Well, for those of us who love backpacking and being in the mountains, that set of questions told me the author truly knows his subject.  For me, these are the questions my mind gets drawn to when my “job” for the day is to traverse six or eight miles (or more) of trail at 10,000 feet, and what separates you from the beginning and end of the hike is a lot of time to walk and think.

Take the “fulfilled in my work” question.  That one’s easy.  I love my job as a venture capitalist.  I love that it requires that you think hard about strategy and equally hard about operations and execution.  You’re on a constant learning curve looking at new businesses and needing to quickly get to their essence to make a funding decision.  And when you find a business you want to fund, you get to go deep with it, for years, to help it (hopefully) succeed and grow.

But that’s the “work” part of this, and what makes my job truly fulfilling is who I work with.  Through equal parts self-selection and deliberate effort, my partners and I have created the kind of transparent, friction-free, trust-based working relationship that up until this point I had only read about.

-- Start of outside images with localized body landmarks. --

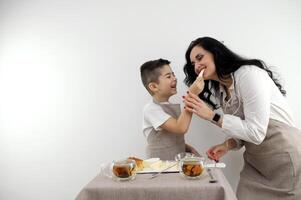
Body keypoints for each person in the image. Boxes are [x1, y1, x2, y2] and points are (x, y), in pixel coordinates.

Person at [182, 37, 301, 199]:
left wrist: (212, 116)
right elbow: (244, 128)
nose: (196, 66)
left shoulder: (248, 75)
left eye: (200, 58)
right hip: (256, 162)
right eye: (192, 64)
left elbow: (256, 132)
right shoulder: (220, 90)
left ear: (216, 53)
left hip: (283, 156)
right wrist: (228, 144)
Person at [140, 58, 199, 160]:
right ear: (154, 86)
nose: (174, 78)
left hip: (175, 164)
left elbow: (171, 137)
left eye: (173, 74)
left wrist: (185, 147)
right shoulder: (151, 109)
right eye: (168, 76)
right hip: (159, 167)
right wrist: (192, 94)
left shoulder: (169, 107)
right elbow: (180, 128)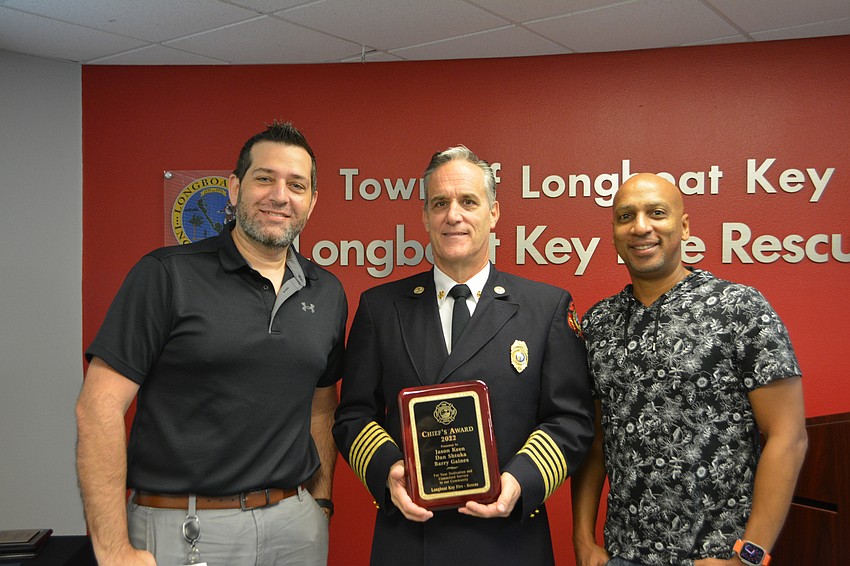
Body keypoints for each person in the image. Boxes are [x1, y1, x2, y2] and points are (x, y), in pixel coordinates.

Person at [75, 121, 347, 566]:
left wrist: (319, 505)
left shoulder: (327, 292)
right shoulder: (166, 275)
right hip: (186, 530)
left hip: (295, 531)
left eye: (297, 185)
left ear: (312, 202)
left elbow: (321, 406)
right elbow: (98, 407)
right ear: (235, 188)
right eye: (265, 178)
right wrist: (112, 549)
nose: (280, 195)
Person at [333, 145, 594, 566]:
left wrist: (520, 480)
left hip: (510, 541)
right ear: (424, 216)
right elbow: (354, 414)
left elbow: (571, 419)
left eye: (468, 202)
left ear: (493, 213)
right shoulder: (381, 308)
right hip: (410, 541)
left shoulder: (545, 308)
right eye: (440, 203)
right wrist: (390, 471)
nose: (453, 215)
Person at [571, 173, 807, 566]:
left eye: (656, 213)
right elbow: (595, 441)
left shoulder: (739, 309)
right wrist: (582, 538)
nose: (641, 226)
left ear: (683, 226)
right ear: (614, 232)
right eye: (626, 216)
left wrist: (748, 557)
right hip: (623, 555)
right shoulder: (599, 323)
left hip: (717, 556)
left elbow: (788, 436)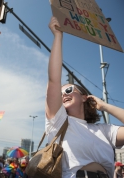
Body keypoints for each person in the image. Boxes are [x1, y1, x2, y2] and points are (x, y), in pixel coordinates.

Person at [46, 16, 124, 178]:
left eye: (68, 91)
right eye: (60, 94)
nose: (63, 95)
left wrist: (105, 106)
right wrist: (58, 37)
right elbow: (53, 80)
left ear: (84, 97)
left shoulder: (104, 130)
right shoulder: (58, 122)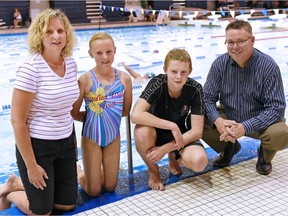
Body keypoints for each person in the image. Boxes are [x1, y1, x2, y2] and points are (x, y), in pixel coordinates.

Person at [0, 9, 79, 214]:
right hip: (38, 147)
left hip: (66, 142)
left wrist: (73, 145)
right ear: (39, 36)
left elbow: (67, 109)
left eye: (60, 31)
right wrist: (31, 166)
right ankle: (11, 192)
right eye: (49, 31)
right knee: (42, 212)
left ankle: (20, 182)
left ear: (67, 34)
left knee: (66, 205)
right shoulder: (31, 69)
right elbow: (17, 121)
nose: (56, 36)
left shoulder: (70, 63)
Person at [202, 20, 288, 176]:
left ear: (252, 40)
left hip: (260, 122)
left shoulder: (268, 66)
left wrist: (245, 126)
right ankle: (229, 147)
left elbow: (276, 108)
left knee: (280, 134)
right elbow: (206, 98)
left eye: (241, 41)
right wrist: (218, 120)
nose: (235, 47)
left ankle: (265, 155)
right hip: (229, 118)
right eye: (230, 42)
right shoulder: (220, 64)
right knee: (198, 119)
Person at [131, 48, 208, 191]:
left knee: (200, 162)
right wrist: (172, 126)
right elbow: (135, 115)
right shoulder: (157, 83)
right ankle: (154, 172)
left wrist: (167, 148)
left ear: (190, 71)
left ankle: (173, 156)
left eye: (183, 72)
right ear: (165, 70)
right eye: (174, 72)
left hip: (178, 136)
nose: (178, 77)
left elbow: (197, 131)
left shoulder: (195, 89)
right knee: (141, 132)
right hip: (155, 133)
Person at [71, 32, 132, 197]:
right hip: (91, 137)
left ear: (115, 51)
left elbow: (125, 111)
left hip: (113, 136)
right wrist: (92, 116)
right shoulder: (85, 80)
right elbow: (73, 112)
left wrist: (104, 111)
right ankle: (78, 172)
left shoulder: (124, 79)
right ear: (91, 54)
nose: (105, 57)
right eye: (99, 53)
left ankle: (102, 168)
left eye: (109, 52)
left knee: (110, 187)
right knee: (93, 191)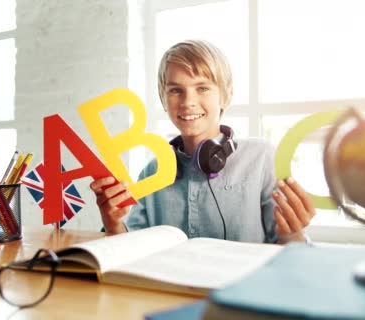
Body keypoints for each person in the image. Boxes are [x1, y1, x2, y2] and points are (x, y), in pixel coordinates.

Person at [90, 39, 315, 244]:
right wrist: (113, 224)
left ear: (226, 95)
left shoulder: (262, 158)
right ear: (163, 98)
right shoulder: (152, 172)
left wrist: (293, 232)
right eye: (176, 90)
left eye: (203, 88)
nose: (188, 102)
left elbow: (287, 251)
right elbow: (132, 250)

The fact that we had all worked together before getting into this business helped, but over the past five years we’ve had to make our way through uncomfortable, difficult conversations that required egos to be set aside, and personalities to be parsed from the logic and data.  Everybody talks about this, it’s the first time I’ve experienced it first-hand.

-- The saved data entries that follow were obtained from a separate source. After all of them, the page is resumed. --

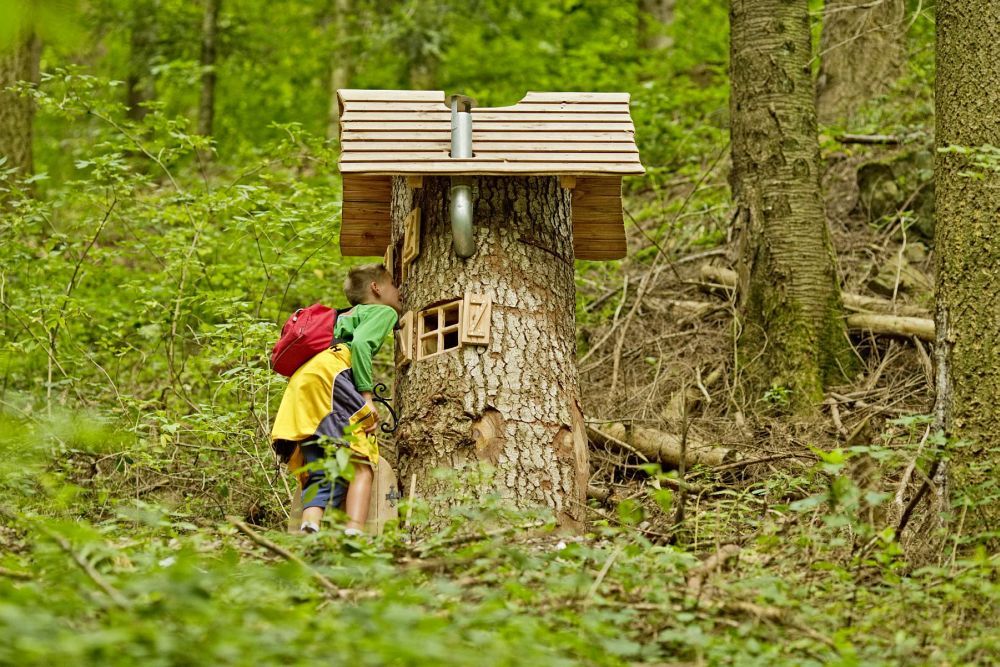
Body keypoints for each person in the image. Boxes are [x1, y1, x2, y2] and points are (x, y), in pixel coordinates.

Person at [271, 263, 401, 534]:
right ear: (376, 288)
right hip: (332, 377)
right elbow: (363, 345)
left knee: (321, 463)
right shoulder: (382, 311)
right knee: (361, 462)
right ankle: (354, 532)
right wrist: (366, 396)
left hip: (303, 382)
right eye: (393, 284)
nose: (399, 291)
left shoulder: (341, 317)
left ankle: (311, 525)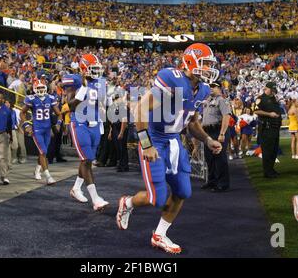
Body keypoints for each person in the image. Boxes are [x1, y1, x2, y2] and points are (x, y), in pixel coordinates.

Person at [116, 43, 222, 254]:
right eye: (205, 64)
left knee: (183, 191)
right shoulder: (172, 79)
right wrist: (146, 144)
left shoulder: (202, 89)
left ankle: (159, 235)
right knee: (158, 197)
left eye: (211, 65)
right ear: (190, 62)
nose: (209, 69)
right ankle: (127, 202)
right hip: (154, 139)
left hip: (174, 141)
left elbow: (191, 122)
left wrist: (208, 140)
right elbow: (140, 109)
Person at [63, 54, 109, 211]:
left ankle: (76, 188)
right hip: (80, 123)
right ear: (84, 69)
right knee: (86, 160)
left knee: (87, 160)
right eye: (93, 68)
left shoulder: (101, 82)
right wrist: (81, 92)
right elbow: (69, 105)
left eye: (97, 68)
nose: (96, 72)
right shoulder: (76, 81)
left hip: (95, 124)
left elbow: (101, 103)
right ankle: (96, 199)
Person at [20, 80, 62, 185]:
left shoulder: (50, 98)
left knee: (43, 152)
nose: (41, 90)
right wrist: (26, 125)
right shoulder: (32, 99)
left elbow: (59, 114)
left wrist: (58, 123)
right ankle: (48, 176)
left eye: (42, 88)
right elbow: (22, 113)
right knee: (43, 152)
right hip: (37, 129)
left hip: (47, 129)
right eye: (38, 88)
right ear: (35, 89)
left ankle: (37, 169)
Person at [202, 81, 231, 192]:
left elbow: (226, 117)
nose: (211, 88)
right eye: (210, 86)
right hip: (208, 131)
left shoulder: (222, 100)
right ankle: (212, 181)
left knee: (219, 158)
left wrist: (222, 133)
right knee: (209, 158)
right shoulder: (208, 101)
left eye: (213, 86)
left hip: (218, 130)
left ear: (219, 88)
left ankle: (223, 184)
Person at [254, 82, 282, 178]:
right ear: (267, 88)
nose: (273, 91)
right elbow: (255, 110)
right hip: (267, 128)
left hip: (275, 127)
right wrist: (269, 114)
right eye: (272, 89)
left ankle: (271, 169)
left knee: (274, 150)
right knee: (267, 151)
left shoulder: (273, 98)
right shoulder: (260, 99)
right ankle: (267, 172)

That’s great, but actually making money in this business is getting incredibly hard.  The whole industry is in a state of transition and transformation.  Fred Wilson has done a good job explaining this, but in short, it’s taking longer to get companies sold, the IPO market is dead, and the median valuations at sale have been declining for years.  In order to generate the returns institutional investors need, you’ve got to as a firm perform well above median.

It’s daunting.  We’re doing well as VCs, but looking at the whole industry it gives you pause.  This business will be getting smaller before it gets larger, and as I’ve written in an earlier post, the old stuff gets broken faster than the new stuff is put in its place in industries who are in a state of transition.  And this is an industry in transition.

But that’s where the exciting part of this job is.  Transitions create no shortage of opportunity, and challenge.  I’m grateful I have the chance to put some more thought into this, during my long offsite.

Between now and when I “go off the grid” on the 4th, I’ll be posting on some related topics.